_DOCUMENT EXCERPT_:
In Estonian corporate law, the management board has a strict fiduciary duty to monitor the company's solvency. According to § 91 (1) of the Bankruptcy Act (Pankrotiseadus), a debtor is obligated to file a bankruptcy petition if the insolvency of the debtor is permanent.

Defining Permanent Insolvency

Insolvency is considered permanent if the debtor is unable to fulfill their obligations and this inability is not temporary due to the debtor's economic situation. Under § 1 (2) of the Bankruptcy Act, insolvency occurs when the debtor's liabilities exceed their assets, provided this state is not temporary, or when the debtor is unable to meet financial obligations and this failure is not temporary.

[Data items]
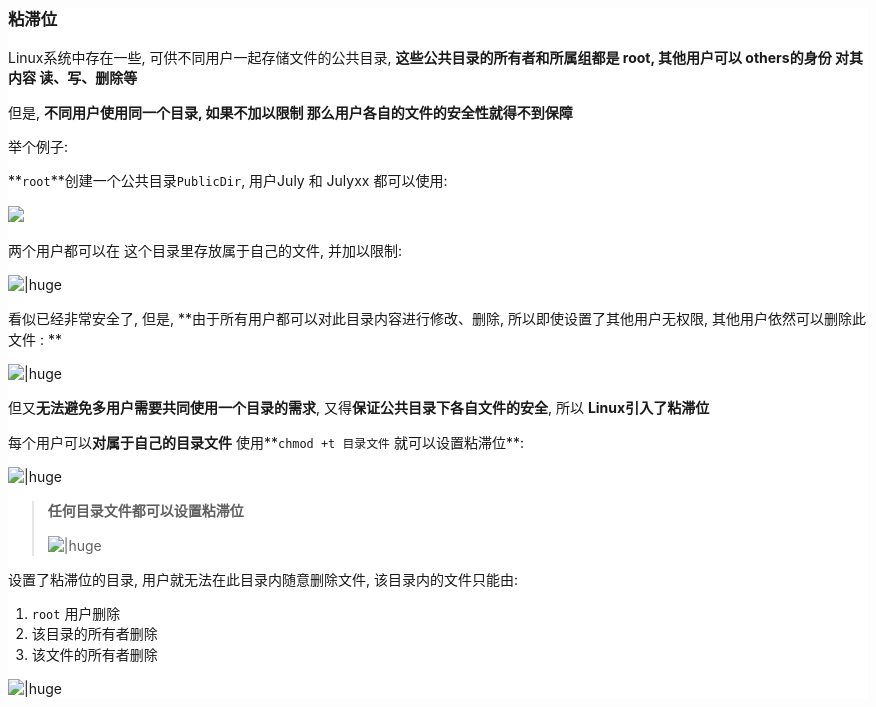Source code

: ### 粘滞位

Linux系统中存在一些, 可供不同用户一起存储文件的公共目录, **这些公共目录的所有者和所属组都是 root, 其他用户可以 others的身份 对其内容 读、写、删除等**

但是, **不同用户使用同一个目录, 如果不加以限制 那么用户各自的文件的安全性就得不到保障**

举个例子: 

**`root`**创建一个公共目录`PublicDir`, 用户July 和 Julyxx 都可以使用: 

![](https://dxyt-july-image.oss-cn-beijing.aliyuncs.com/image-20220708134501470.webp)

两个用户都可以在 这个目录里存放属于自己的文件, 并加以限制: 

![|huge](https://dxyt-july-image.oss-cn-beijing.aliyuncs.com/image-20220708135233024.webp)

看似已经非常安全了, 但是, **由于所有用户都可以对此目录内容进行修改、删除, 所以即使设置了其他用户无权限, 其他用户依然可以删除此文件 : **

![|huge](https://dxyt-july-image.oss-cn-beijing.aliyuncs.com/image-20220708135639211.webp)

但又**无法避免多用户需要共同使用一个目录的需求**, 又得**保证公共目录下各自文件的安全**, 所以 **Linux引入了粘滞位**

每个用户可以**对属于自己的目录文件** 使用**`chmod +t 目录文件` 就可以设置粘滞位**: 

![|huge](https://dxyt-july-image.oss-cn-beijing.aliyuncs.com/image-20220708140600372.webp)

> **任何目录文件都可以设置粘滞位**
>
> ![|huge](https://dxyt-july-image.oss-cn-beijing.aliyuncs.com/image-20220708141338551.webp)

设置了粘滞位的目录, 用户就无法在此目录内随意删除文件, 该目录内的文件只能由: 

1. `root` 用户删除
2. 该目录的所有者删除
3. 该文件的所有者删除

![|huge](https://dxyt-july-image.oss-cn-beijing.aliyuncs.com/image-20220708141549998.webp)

_STUDY QUESTIONS_:
• 1. Retype the part of the Estonian insolvency text starting at "Defining Permanent Insolvency" and ending at "is not temporary.".
• 2. Carry on the text about Estonian bankruptcy law from its last sentence.

_ANSWERS FOR EACH ITEM_:
• 1.
Defining Permanent Insolvency

Insolvency is considered permanent if the debtor is unable to fulfill their obligations and this inability is not temporary due to the debtor's economic situation. Under § 1 (2) of the Bankruptcy Act, insolvency occurs when the debtor's liabilities exceed their assets, provided this state is not temporary, or when the debtor is unable to meet financial obligations and this failure is not temporary.

• 2.
Liability of the Management Board

Failure to file a bankruptcy petition in a timely manner carries significant legal consequences. Pursuant to § 92 of the Bankruptcy Act, the management board must file the petition immediately, but no later than 20 days after the insolvency has become apparent. Failure to comply makes the management board members jointly and severally liable for damages incurred by creditors due to the delay.

Beyond civil liability, failing to file on time may lead to criminal charges related to bankruptcy offenses. It is therefore vital to conduct regular financial assessments and consult with a legal expert as soon as the first signs of payment difficulties emerge to mitigate risks.